BEGIN MATERIALS PROVIDED

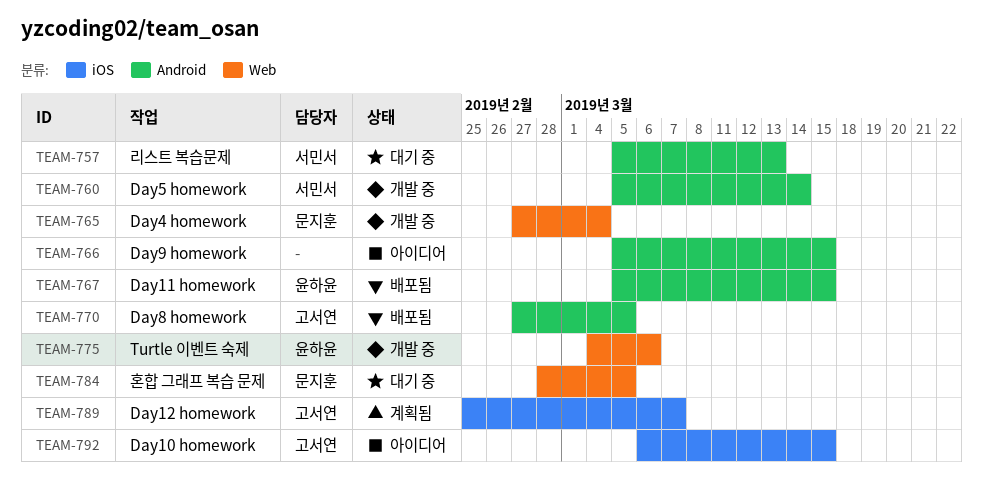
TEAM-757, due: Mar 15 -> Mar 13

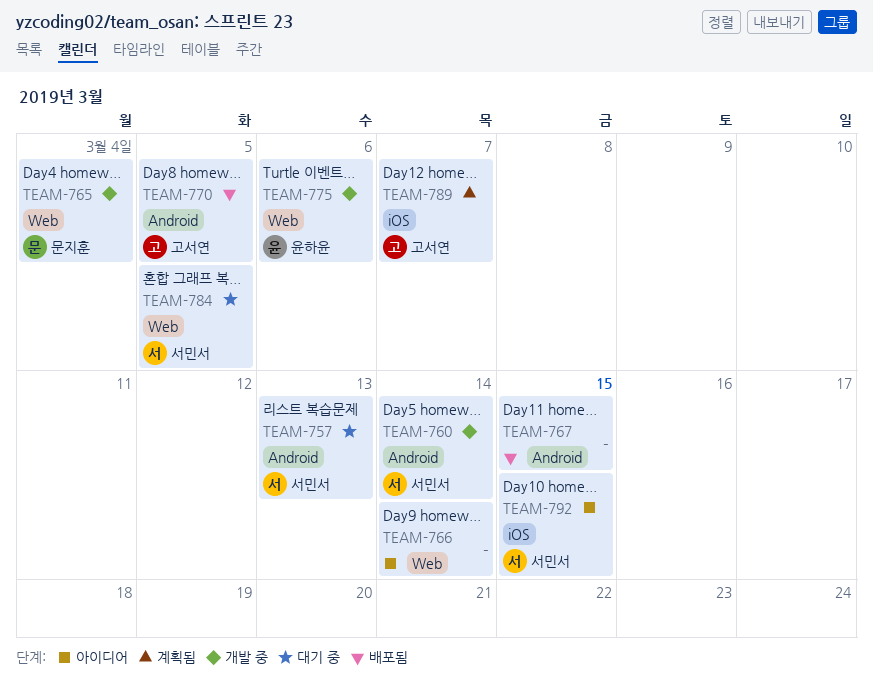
TEAM-766, label: Android -> Web
TEAM-766, due: Mar 15 -> Mar 14
TEAM-767, owner: 윤하윤 -> none
TEAM-784, owner: 문지훈 -> 서민서
TEAM-792, owner: 고서연 -> 서민서

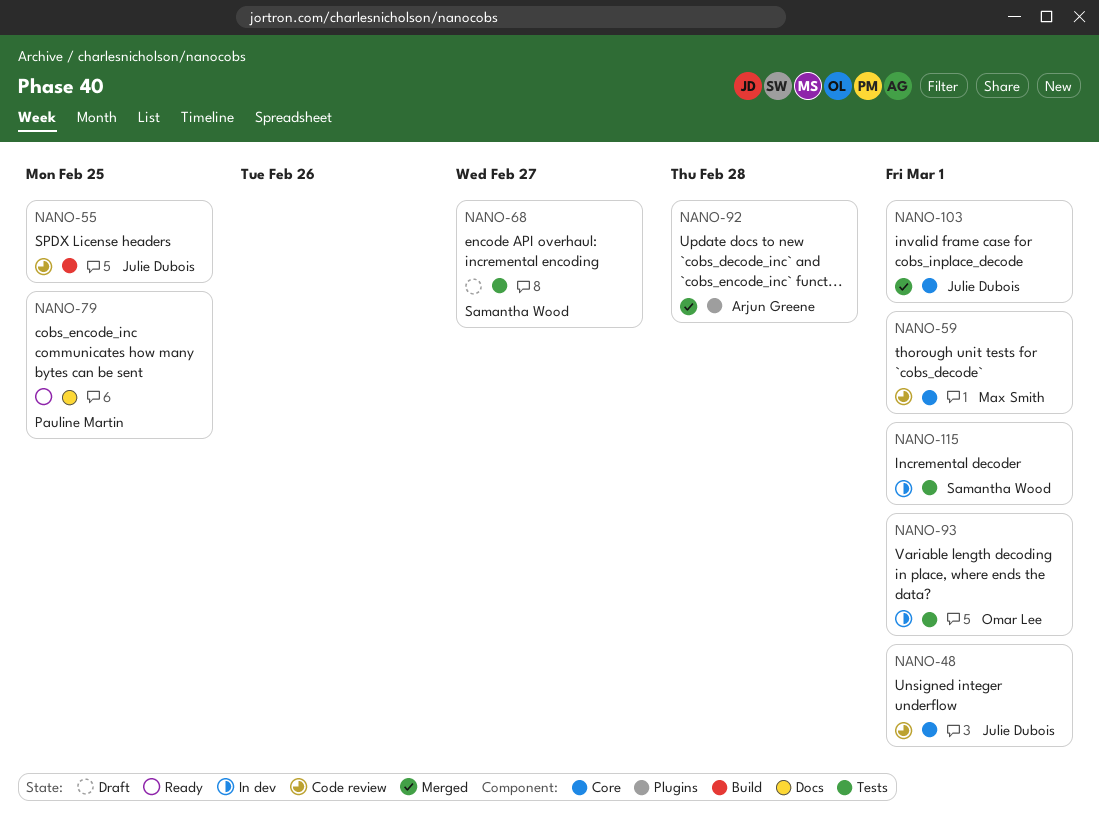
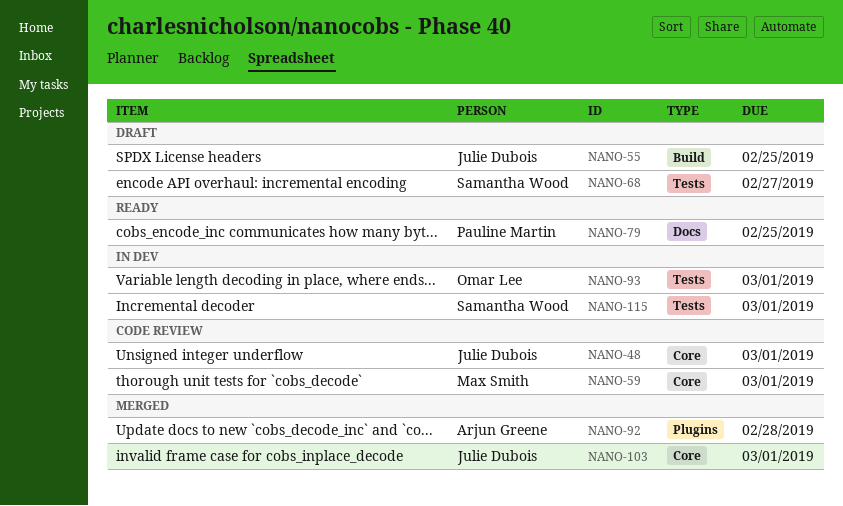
NANO-55, status: Code review -> Draft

END MATERIALS PROVIDED

■ TASK BRIEF: Reproduce exactly, and only, the lines from the one containing "TEAM-767, owner: 윤하윤 -> none" through the last line of the records above, both included, leaving out any pictures.

■ OUTPUT BELOW:
TEAM-767, owner: 윤하윤 -> none
TEAM-784, owner: 문지훈 -> 서민서
TEAM-792, owner: 고서연 -> 서민서

NANO-55, status: Code review -> Draft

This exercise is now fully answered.